[[ Input data open ]]
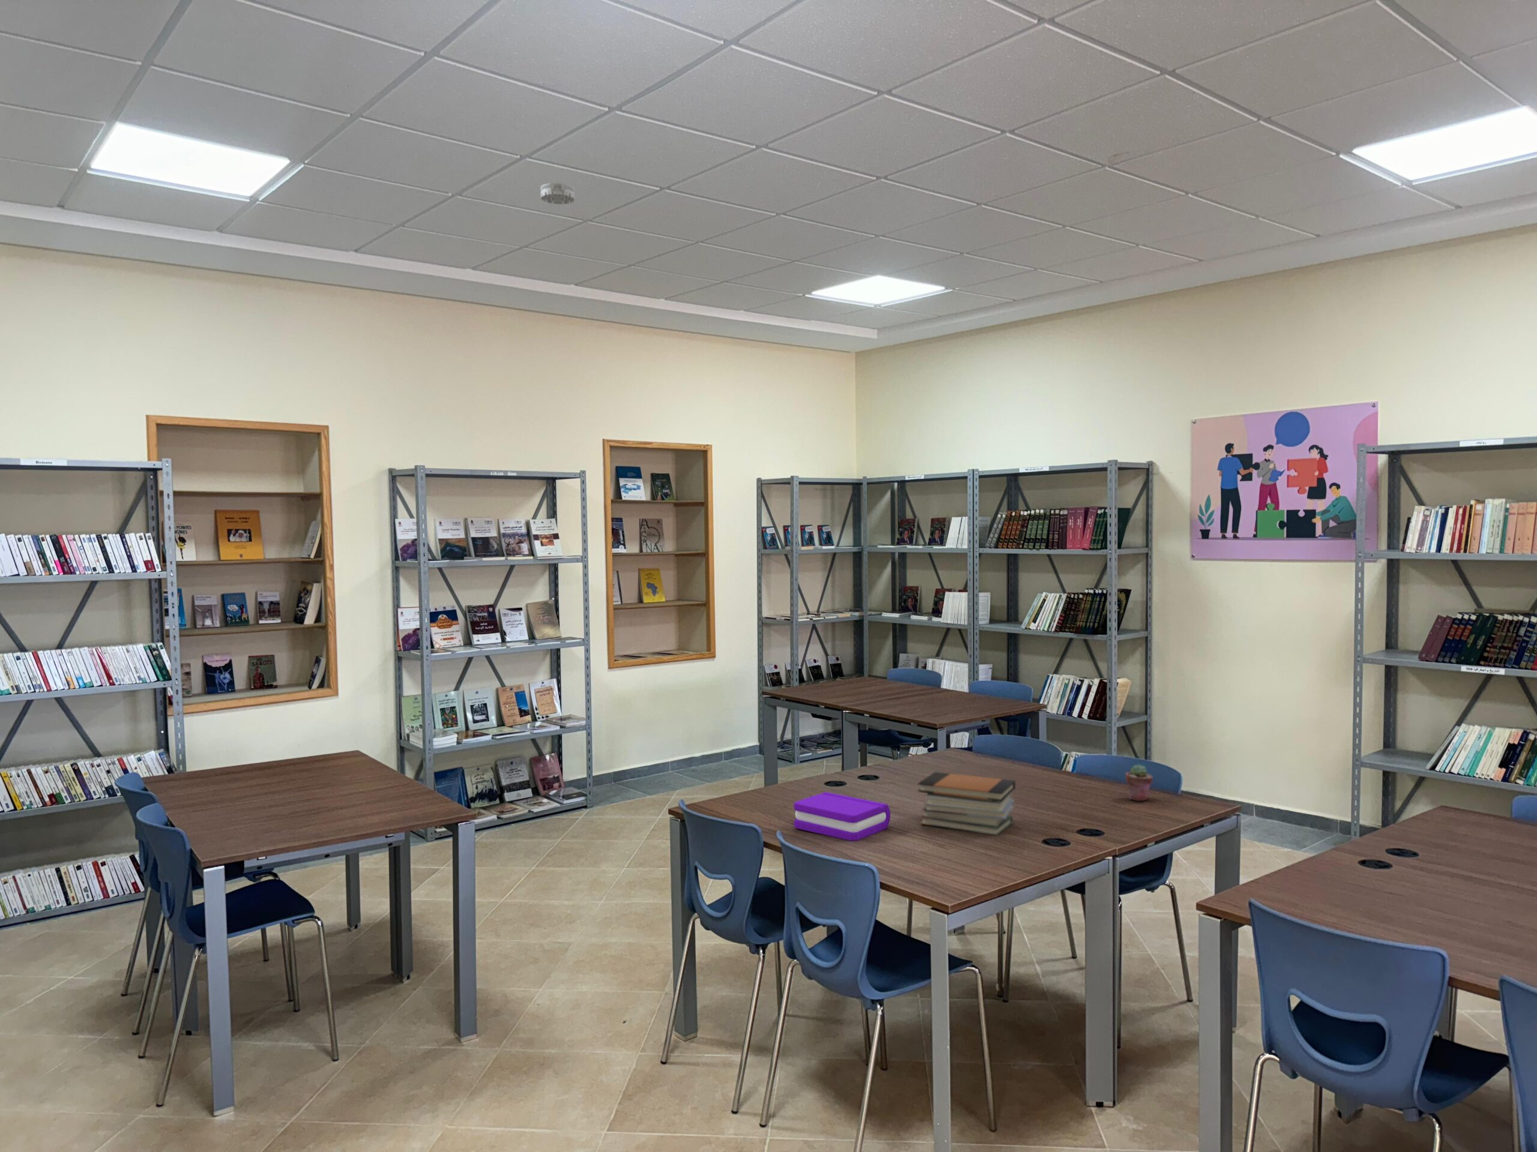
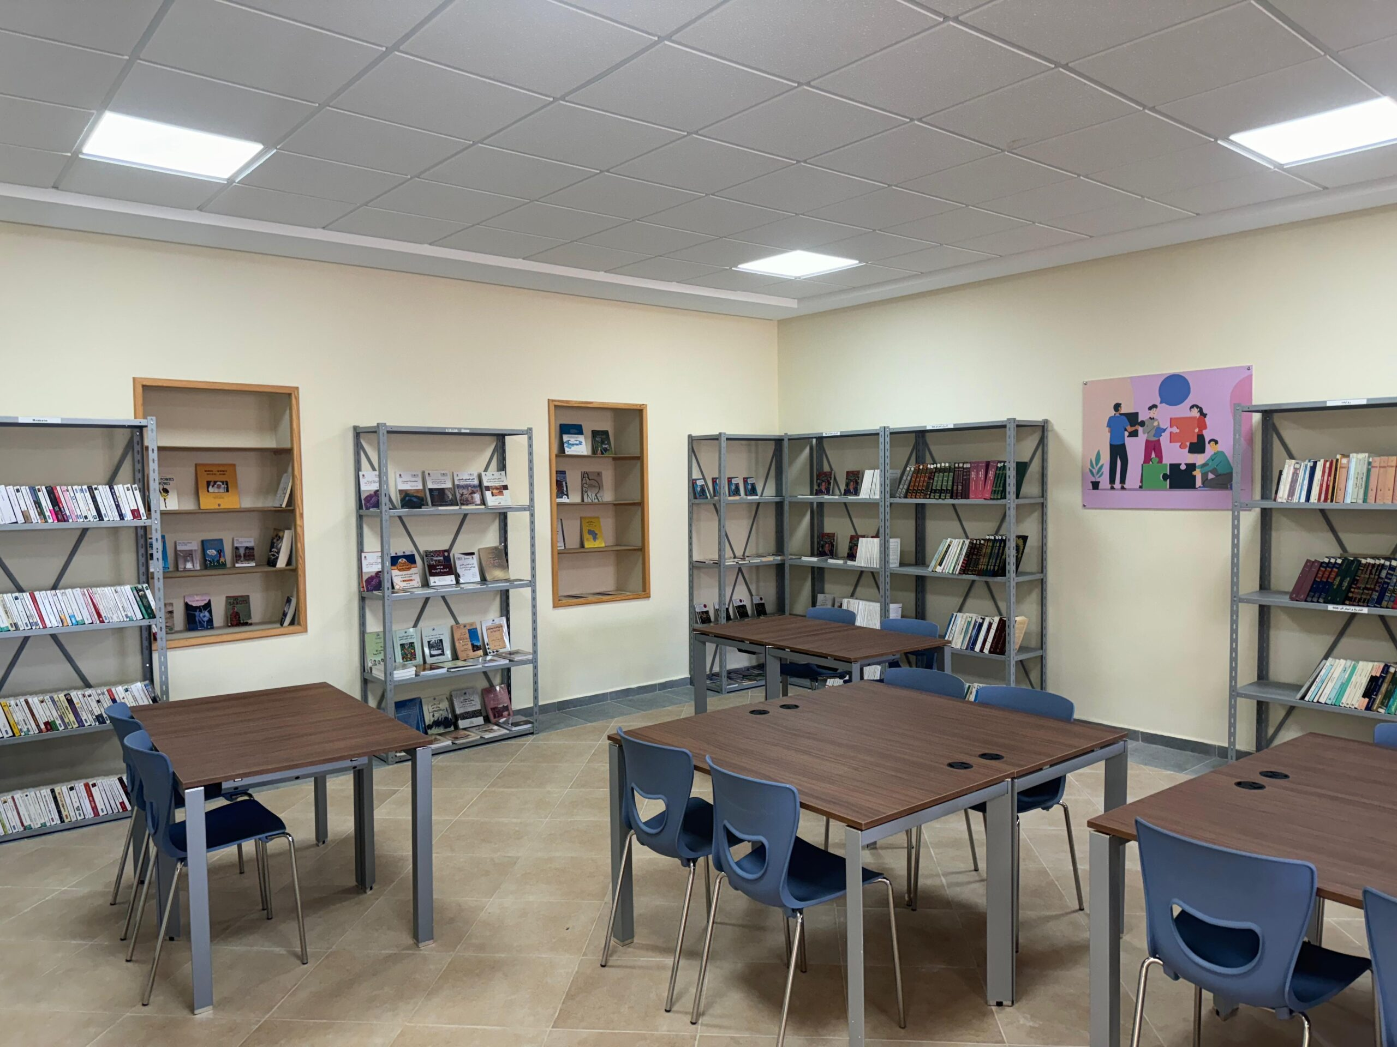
- smoke detector [540,182,575,206]
- book [793,791,891,841]
- potted succulent [1124,764,1153,801]
- book stack [917,771,1015,836]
[[ Input data closed ]]
◆ About this exercise
Every line in the data above that contains "book" needs to be copied.

◆ Written reply
- book [793,791,891,841]
- book stack [917,771,1015,836]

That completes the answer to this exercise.